Вальс

вольный перевод из Чеслава Милоша
WALC

ВАЛЬС

Зеркало медленно под звуки вальса вращается.
И отплывают, кружась, все подсвечники в зал.
Видишь: подсвечников сотня в тумане качаются,
И сто зеркал отражают танцующий бал.

Трубы качают там солнечных зайчиков искры,
Розовой пудры дурман, будто яблони цвет.
В блёстках, и в чёрном, и в белом,- и руки, и кисти,
Будто в агонии кружится весь белый свет.

И закружившись, прищурив глаза, ты чаруешь,
И в тишине шёлк шуршит – ах, тсс… – о наготе,
В перьях и в рёве пространств, в жемчугах ты танцуешь,
Шёпот зовёт, улыбаешься ты красоте.

Вот бьют часы. Год десятый двадцатого века.
Время спокойно в клепсидрах фильтрует песок.
Но придёт время для гнева – тогда человеку
Смерть раскалённым стволом постучится в висок.

И суждено далеко там поэту родиться.
Но не для них он напишет их песнь, не для них.
Он для прогулок в ночной Млечный Путь пригодится,
В лае собак на селе ведь не слышен тот стих.

Хоть его нет пока, да и когда ещё будет,
Ты ведь не знаешь, красавица, кружишься с ним.
Но никогда этот вальс ты уже не забудешь,
Ты вплетена в боль войны, в грохот битвы и дым.

Выйдя из бездны истории не для забавы,
Шепчет он в ухо тебе и твердит: ну, не плачь.
Взгляд так печален, что в годы далёкие славы
Ты и не вспомнишь, а был то твой вальс, или плач.
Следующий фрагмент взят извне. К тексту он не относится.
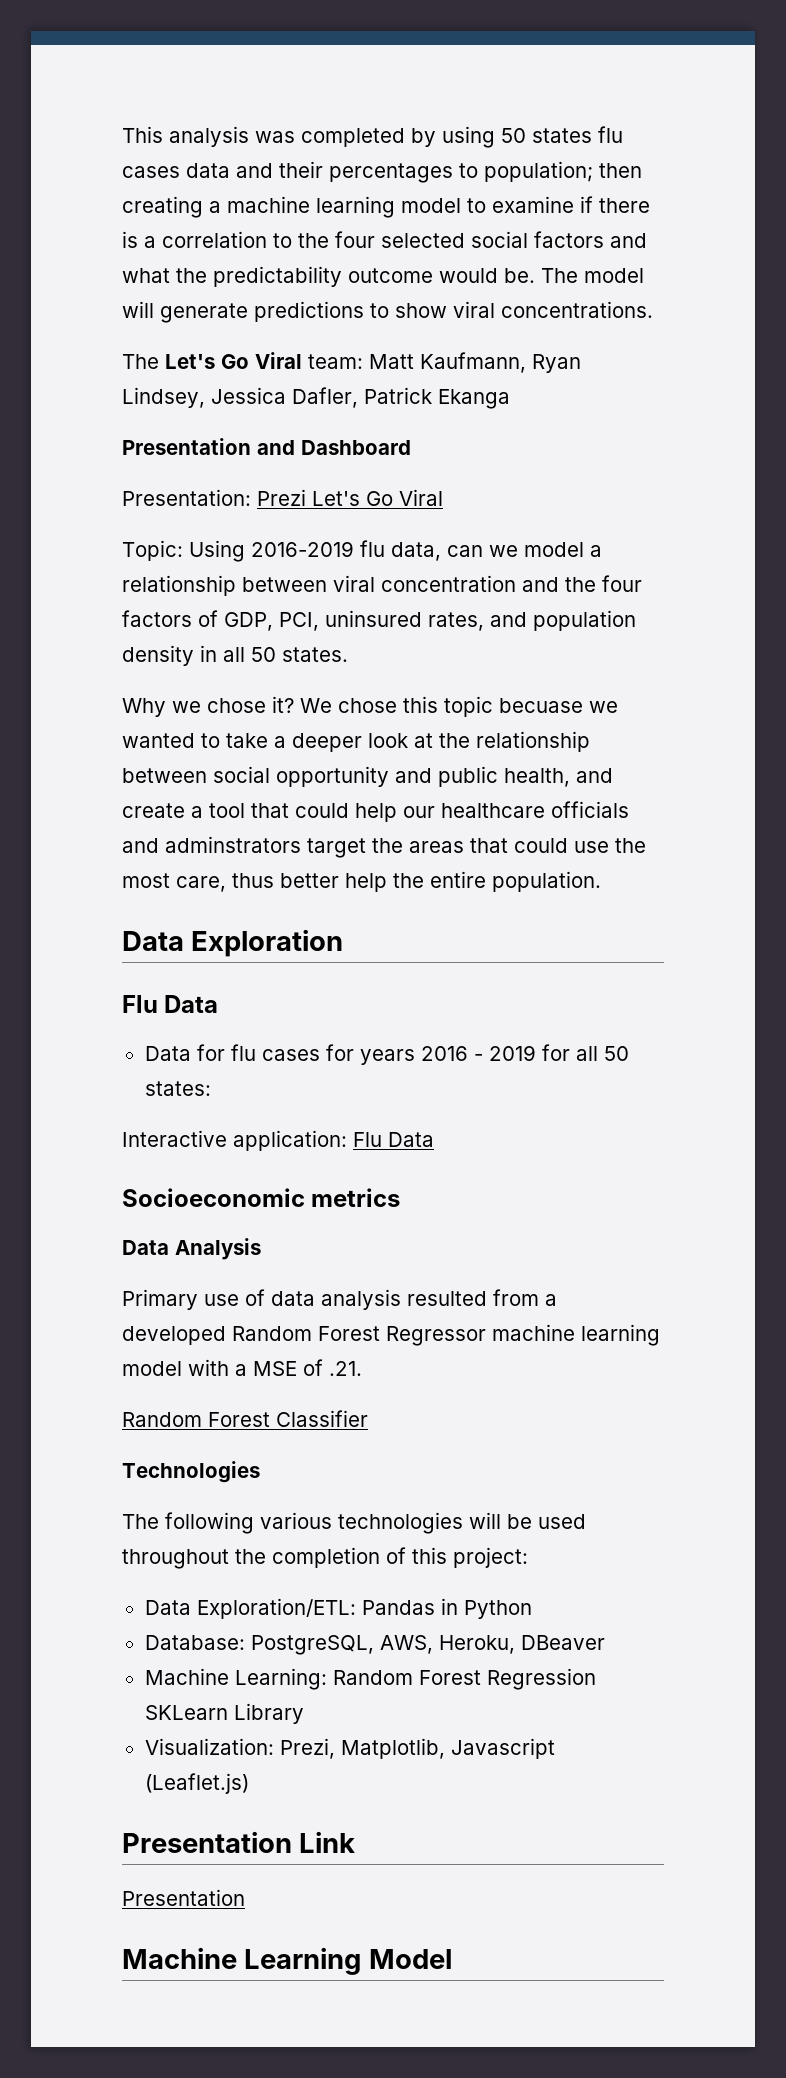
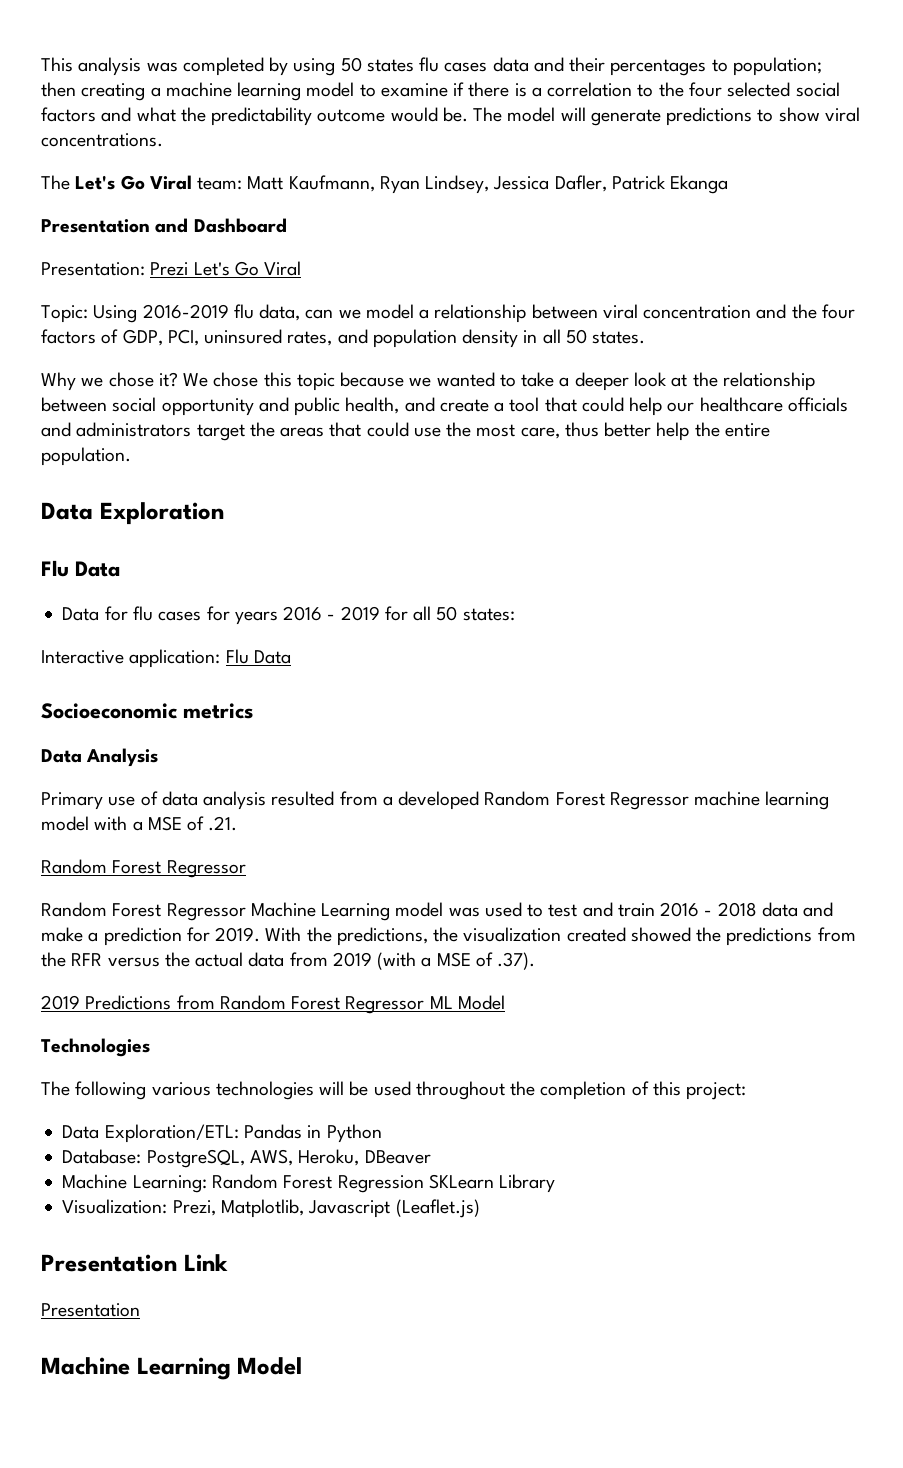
[499,698,583,713] becuase -> [340,372,405,387] because
[165,836,301,853] adminstrators -> [76,422,192,437] administrators
[276,1410,368,1427] Classifier -> [166,860,246,878] [41,902,834,921] [41,927,856,946] [41,952,536,970] [41,995,505,1014] Regressor // Random Forest Regressor Machine Learning model was used to test and train 2016 - 2018 data and make a prediction for 2019. With the predictions, the visualization created showed the predictions from the RFR versus the actual data from 2019 (with a MSE of .37). // 2019 Predictions from Random Forest Regressor ML Model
Шторы раскрой, посмотри: мир чужой ярко светит,
Вальс там скользит, он осенней листвою зажат.
В окна с метелью подул уже северный ветер,
И золотистые листья в позёмке кружат.

И гололёд золотится в рассвете Авроры.
Блеск его виден, но снега не слышишь ты хруст.
Толпы, бегущие в криках смертельного ора,
Что не услышишь, а лишь угадаешь из уст.

К небу бездонному тянется снежное поле,
Смертью кипит, кровью красит и снег, и ковыль,
А на телах – кучи камня в смертельном покое,
Солнце дымящее греет кровавую пыль.

Есть и река, льдом холодным не полностью скована.
Под сизой тучей темнеют её берега.
В солнце багряном увидишь ты блеск батога
И в кандалы сотни пленных навечно закованных.

В сотне одной, в молчаливом ряду неприкаянных,
Глянь, там твой сын с рассечённою сильно щекой.
Он кровоточит, идёт, усмехаясь отчаянно.
Крикни! Ведь в рабство идёт, но счастливый такой.

Есть, понимаешь, такая страданью граница,
После которой с усмешкой идёт человек,
И почему, и зачем он боролся свой век,
Как ни старается, в памяти не сохранится.

И существует на скотном дворе откровение,
Тем, кого вечность всех звезд и зари долго гложет,
Может быть, кажется, что умереть он не может,
И вот тогда начинается медленно тление.

Но позабудь это. Нет ничего, кроме зала,
Вальса, цветов и огней, и той музыки, эха,
И того зеркала, что вам все это вращало,
И глаз, и уст, и тех криков, и звонкого смеха.

Только на цыпочки встать перед зеркалом поздно,
(Да и себе на прощанье не машут рукой).
Утро снаружи прощается с ноченькой звёздной,
И колокольчик в санях вам звонит под дугой.